CENTER CITY >> Once again, Germantown, Mount Airy and West Oak Lane children and parents are invited to attend the largest gathering of authors, illustrators and their creations. The 25th annual African American Children’s Book Fair will feature some with Northwest Philadelphia roots. It’s a short commute to Community College of Philadelphia, 1700 Spring Garden St., Saturday, Feb. 4, from 1 to 3 p.m. at the start of Black History Month.

Perhaps no one is more excited about this event than Vanesse Lloyd-Sgambati, who is the brainchild of the event. She said more than 3,500 attended last year’s fair.

“We always get such a strong turnout from those who live in the Germantown and Mount Airy area. That is because I think that parents there understand the importance of reading and we do appreciate the strong participation from the Northwest part of the city,” Lloyd-Sgambati said.

There will be many freebies for all the young book lovers at the event. Yet Northwest Philadelphia area teachers and librarians will find there is an abundance of materials for them. They will have the “Our Educator’s Book Giveaway” to distribute brand new books to teachers for use in their classrooms or school libraries.

“Art is just something I love,” said author and illustrator Javaka Steptoe, who is following in the footsteps of his late father, John Steptoe, author of “Mufaro’s Beautiful Daughters: An African Tale.” He is making his own mark in the children’s book world by writing about the childhoods of historical figures. His new work is “Radiant Child: The Story of Young Artist Jean-Michel Basquiat.”
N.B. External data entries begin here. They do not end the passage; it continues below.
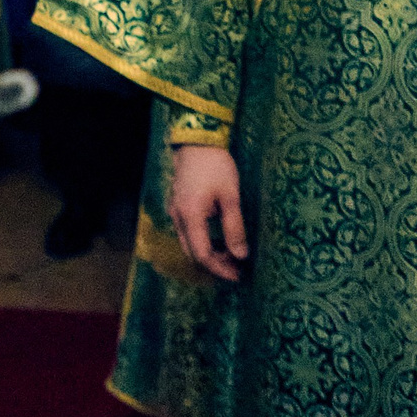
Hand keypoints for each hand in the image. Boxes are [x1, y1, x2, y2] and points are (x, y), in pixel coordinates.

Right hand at [169, 144, 249, 280]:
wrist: (197, 141)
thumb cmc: (216, 166)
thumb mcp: (230, 196)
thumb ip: (234, 228)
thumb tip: (241, 256)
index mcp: (190, 216)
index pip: (202, 254)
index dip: (220, 268)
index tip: (238, 275)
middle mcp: (178, 217)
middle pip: (192, 252)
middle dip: (214, 264)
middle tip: (236, 269)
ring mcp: (175, 211)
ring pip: (188, 243)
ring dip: (208, 253)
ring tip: (230, 255)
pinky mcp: (178, 205)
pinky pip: (187, 232)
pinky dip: (202, 241)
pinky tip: (218, 239)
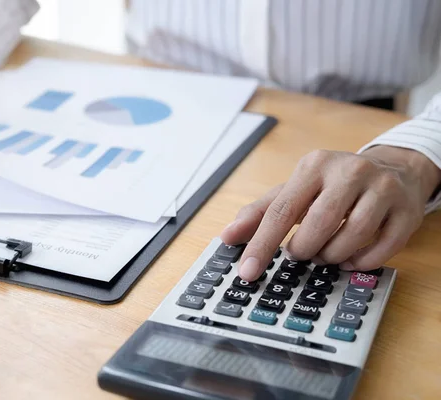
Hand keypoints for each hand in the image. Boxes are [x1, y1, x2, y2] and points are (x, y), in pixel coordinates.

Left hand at [221, 146, 440, 280]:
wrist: (393, 169)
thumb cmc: (333, 184)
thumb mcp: (294, 190)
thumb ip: (260, 212)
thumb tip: (227, 236)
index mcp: (314, 166)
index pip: (281, 211)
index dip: (261, 245)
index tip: (247, 272)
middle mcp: (350, 172)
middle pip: (317, 226)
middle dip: (303, 250)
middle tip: (300, 253)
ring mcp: (382, 189)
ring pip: (350, 238)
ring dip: (331, 256)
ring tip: (324, 253)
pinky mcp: (407, 211)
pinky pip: (381, 250)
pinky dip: (360, 262)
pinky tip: (350, 258)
“I have always had an affinity for comic books and color growing up,” said Steptoe, who recently was nominated for a NAACP award. “Art is just something I love. I wanted to do a children’s history book that included the history of historical figures from their childhood and ends with them as an adult. I also wanted books that went beyond the stereotypes.”

This new book also showcases the diversity of the culture of Africans in the Americas. The main character’s heritage is represented on the book jacket. Amid the colorful design are the flags of Haiti and Puerto Rico.

Sandra Richards’ book “Rice and Rocks” is dedicated to both her late nephew, Giovanni, and her Jamaican maternal roots. She said her nephew, who died of meningitis at the age of 8 in 2007, used to pick the pigeon peas out of the rice her mother cooked on special occasions.

“He used to say he didn’t like these rocks and I found that hilarious,” Richard said. “Though I have no children, I love to be around my nieces and nephews and little cousins. Kids can be so funny because they see things through many filters that are just raw and pure. So that is what I enjoy writing about.”

Richard welcomes the chance to return to Philadelphia because she has family in Northwest Philadelphia. She said she remembers coming to Philadelphia on the train growing up. Her family would often get off at the North Philadelphia Station on Broad Street.

“I am just excited to come to Philadelphia and share my book,” she said.

Kelly Starling Lyons, a native of Pittsburgh,said she is looking forward sharing her books inspired by her own childhood love of reading. She said she remembers getting her first book with an African-American girl on the cover, “Roar of Thunder, Hear My Cry.” After that, she longed for more books like that, so that led her to penning them. Now she will be bringing her new “One More Dino on the Floor” to share with Northwest Philadelphia and other youngsters.

“I think it is amazing to come to a fair that has been going on for 25 years,” Lyons said. “I am really fired up about it. I hope to return next year because I am working on two chapter books.”

Tonya Bolden will be sharing “Beautiful Moon,” as well as her latest work, “Pathfinders: The Journey of Sixteen Black Souls.” Like Steptoe, she is fascinated by history. Yet for Bolden, the love of history is something she acquired later in life. Now, she said she wants to make the subject exciting so young students will be more eager to learn about it.

“This is a collection of biographies of people who had big bold dreams. It was something I didn’t always see about history in books when I was growing up,” Bolden said.

“We usually tell folks to get there early because the lines form before the events begins,” Lloyd-Sgambati said. “The fun-filled afternoon is packed with activities that promote the power and joy of reading. Authors and illustrators make presentations and sign their books. The Literary Row will distribute book-related promotional materials free of charge. In addition, there will be a wide selection of affordable literature available for purchase.”

The event is open to the public at no cost.